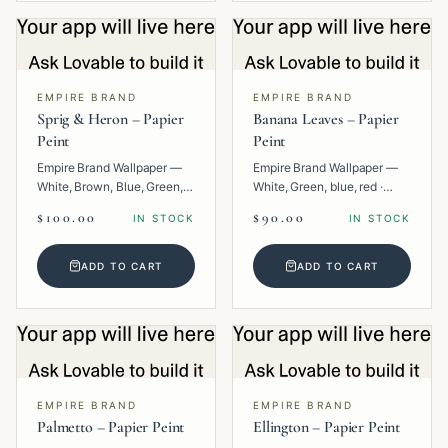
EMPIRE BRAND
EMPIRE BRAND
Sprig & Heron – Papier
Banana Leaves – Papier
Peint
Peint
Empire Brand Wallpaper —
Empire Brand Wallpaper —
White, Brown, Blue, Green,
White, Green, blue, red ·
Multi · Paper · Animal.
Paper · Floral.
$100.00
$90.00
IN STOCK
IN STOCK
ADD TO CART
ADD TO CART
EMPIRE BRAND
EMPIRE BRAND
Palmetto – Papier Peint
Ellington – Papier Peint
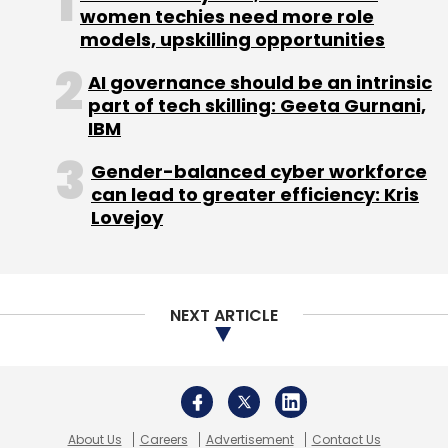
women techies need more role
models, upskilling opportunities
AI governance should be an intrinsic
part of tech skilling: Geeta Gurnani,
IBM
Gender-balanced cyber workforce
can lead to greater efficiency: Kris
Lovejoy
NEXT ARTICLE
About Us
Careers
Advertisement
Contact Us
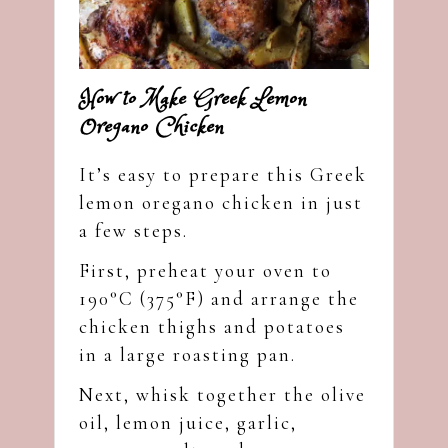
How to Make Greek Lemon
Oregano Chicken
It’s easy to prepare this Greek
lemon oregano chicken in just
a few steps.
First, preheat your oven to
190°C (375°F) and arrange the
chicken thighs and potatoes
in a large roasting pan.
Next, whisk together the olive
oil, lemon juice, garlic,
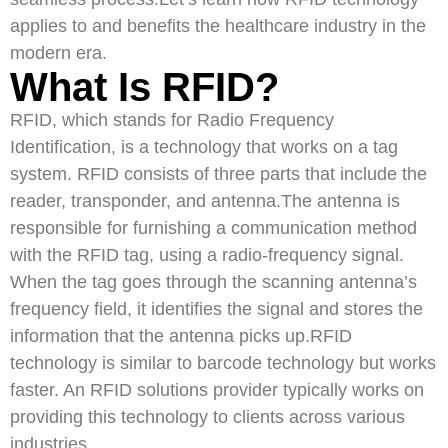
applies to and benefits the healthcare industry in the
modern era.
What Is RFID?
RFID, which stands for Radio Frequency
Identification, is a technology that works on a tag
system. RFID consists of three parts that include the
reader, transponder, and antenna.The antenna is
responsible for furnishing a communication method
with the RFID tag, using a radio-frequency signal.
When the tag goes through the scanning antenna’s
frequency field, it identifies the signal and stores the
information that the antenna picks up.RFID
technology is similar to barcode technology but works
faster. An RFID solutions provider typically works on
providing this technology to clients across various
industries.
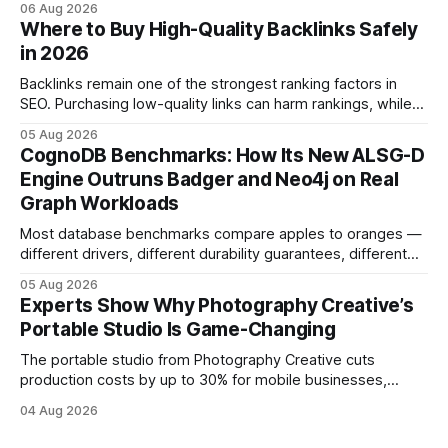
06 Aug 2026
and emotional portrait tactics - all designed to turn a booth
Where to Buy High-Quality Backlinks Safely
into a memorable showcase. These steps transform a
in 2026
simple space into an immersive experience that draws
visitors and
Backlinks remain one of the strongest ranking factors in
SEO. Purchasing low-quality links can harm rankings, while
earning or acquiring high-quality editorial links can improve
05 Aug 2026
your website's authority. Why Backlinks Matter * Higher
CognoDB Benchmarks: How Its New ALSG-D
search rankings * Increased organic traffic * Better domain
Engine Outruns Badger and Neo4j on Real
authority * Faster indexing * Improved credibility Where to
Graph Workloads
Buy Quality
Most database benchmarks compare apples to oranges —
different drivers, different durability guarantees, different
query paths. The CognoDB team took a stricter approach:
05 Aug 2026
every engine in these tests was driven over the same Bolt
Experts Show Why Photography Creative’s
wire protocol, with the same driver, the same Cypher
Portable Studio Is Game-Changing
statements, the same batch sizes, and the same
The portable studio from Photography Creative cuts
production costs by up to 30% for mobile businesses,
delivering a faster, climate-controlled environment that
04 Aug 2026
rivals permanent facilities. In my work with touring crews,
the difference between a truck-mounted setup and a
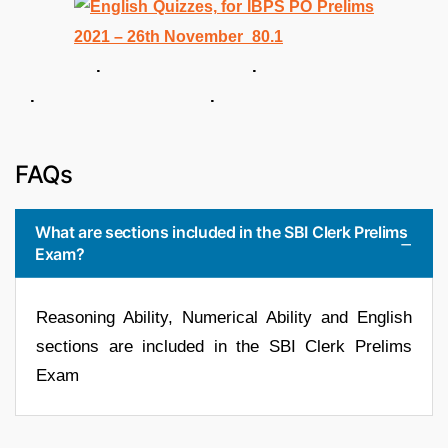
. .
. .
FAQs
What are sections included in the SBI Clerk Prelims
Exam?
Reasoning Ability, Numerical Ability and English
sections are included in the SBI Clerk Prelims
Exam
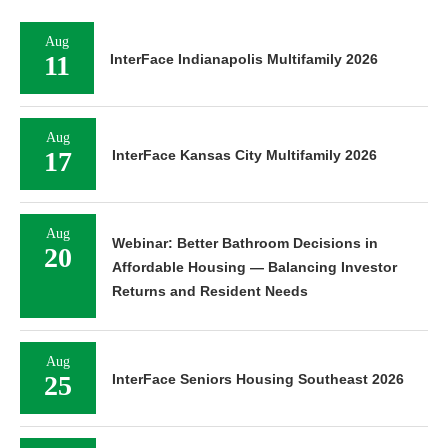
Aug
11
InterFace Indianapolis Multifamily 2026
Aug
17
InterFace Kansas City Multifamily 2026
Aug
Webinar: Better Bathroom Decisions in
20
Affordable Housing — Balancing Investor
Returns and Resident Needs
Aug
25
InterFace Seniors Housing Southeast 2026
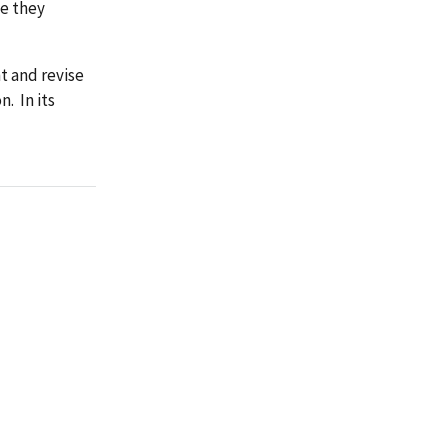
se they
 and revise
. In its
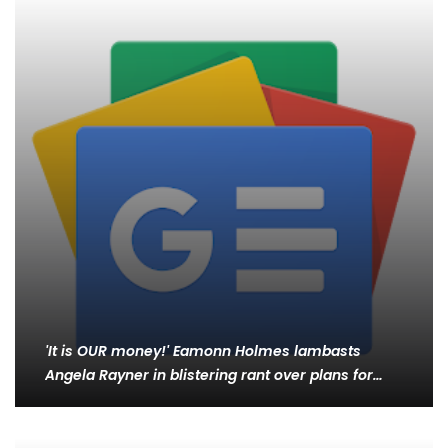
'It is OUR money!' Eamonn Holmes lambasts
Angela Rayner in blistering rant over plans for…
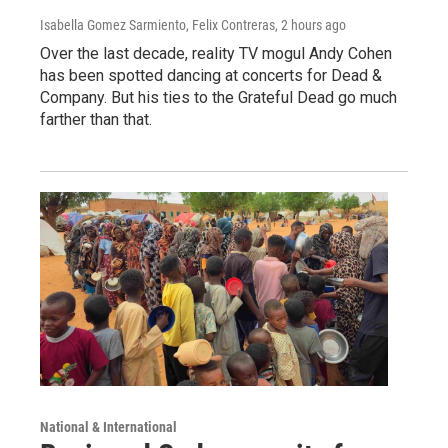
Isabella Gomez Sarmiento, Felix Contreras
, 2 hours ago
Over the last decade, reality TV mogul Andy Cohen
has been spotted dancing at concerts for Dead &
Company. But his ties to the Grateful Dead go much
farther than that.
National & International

What needs to be done: All of the entries above are to be duplicated exactly, with every image left out.

Solution to this problem:
EMPIRE BRAND
EMPIRE BRAND
Sprig & Heron – Papier
Banana Leaves – Papier
Peint
Peint
Empire Brand Wallpaper —
Empire Brand Wallpaper —
White, Brown, Blue, Green,
White, Green, blue, red ·
Multi · Paper · Animal.
Paper · Floral.
$100.00
$90.00
IN STOCK
IN STOCK
ADD TO CART
ADD TO CART
EMPIRE BRAND
EMPIRE BRAND
Palmetto – Papier Peint
Ellington – Papier Peint
women techies need more role
models, upskilling opportunities
AI governance should be an intrinsic
part of tech skilling: Geeta Gurnani,
IBM
Gender-balanced cyber workforce
can lead to greater efficiency: Kris
Lovejoy
NEXT ARTICLE
About Us
Careers
Advertisement
Contact Us
How to Make Greek Lemon
Oregano Chicken
It’s easy to prepare this Greek
lemon oregano chicken in just
a few steps.
First, preheat your oven to
190°C (375°F) and arrange the
chicken thighs and potatoes
in a large roasting pan.
Next, whisk together the olive
oil, lemon juice, garlic,
applies to and benefits the healthcare industry in the
modern era.
What Is RFID?
RFID, which stands for Radio Frequency
Identification, is a technology that works on a tag
system. RFID consists of three parts that include the
reader, transponder, and antenna.The antenna is
responsible for furnishing a communication method
with the RFID tag, using a radio-frequency signal.
When the tag goes through the scanning antenna’s
frequency field, it identifies the signal and stores the
information that the antenna picks up.RFID
technology is similar to barcode technology but works
faster. An RFID solutions provider typically works on
providing this technology to clients across various
industries.
06 Aug 2026
and emotional portrait tactics - all designed to turn a booth
Where to Buy High-Quality Backlinks Safely
into a memorable showcase. These steps transform a
in 2026
simple space into an immersive experience that draws
visitors and
Backlinks remain one of the strongest ranking factors in
SEO. Purchasing low-quality links can harm rankings, while
earning or acquiring high-quality editorial links can improve
05 Aug 2026
your website's authority. Why Backlinks Matter * Higher
CognoDB Benchmarks: How Its New ALSG-D
search rankings * Increased organic traffic * Better domain
Engine Outruns Badger and Neo4j on Real
authority * Faster indexing * Improved credibility Where to
Graph Workloads
Buy Quality
Most database benchmarks compare apples to oranges —
different drivers, different durability guarantees, different
query paths. The CognoDB team took a stricter approach:
05 Aug 2026
every engine in these tests was driven over the same Bolt
Experts Show Why Photography Creative’s
wire protocol, with the same driver, the same Cypher
Portable Studio Is Game-Changing
statements, the same batch sizes, and the same
The portable studio from Photography Creative cuts
production costs by up to 30% for mobile businesses,
delivering a faster, climate-controlled environment that
04 Aug 2026
rivals permanent facilities. In my work with touring crews,
the difference between a truck-mounted setup and a
. .
. .
FAQs
What are sections included in the SBI Clerk Prelims
Exam?
Reasoning Ability, Numerical Ability and English
sections are included in the SBI Clerk Prelims
Exam
Aug
11
InterFace Indianapolis Multifamily 2026
Aug
17
InterFace Kansas City Multifamily 2026
Aug
Webinar: Better Bathroom Decisions in
20
Affordable Housing — Balancing Investor
Returns and Resident Needs
Aug
25
InterFace Seniors Housing Southeast 2026
se they
 and revise
. In its
'It is OUR money!' Eamonn Holmes lambasts
Angela Rayner in blistering rant over plans for…
Isabella Gomez Sarmiento, Felix Contreras
, 2 hours ago
Over the last decade, reality TV mogul Andy Cohen
has been spotted dancing at concerts for Dead &
Company. But his ties to the Grateful Dead go much
farther than that.
National & International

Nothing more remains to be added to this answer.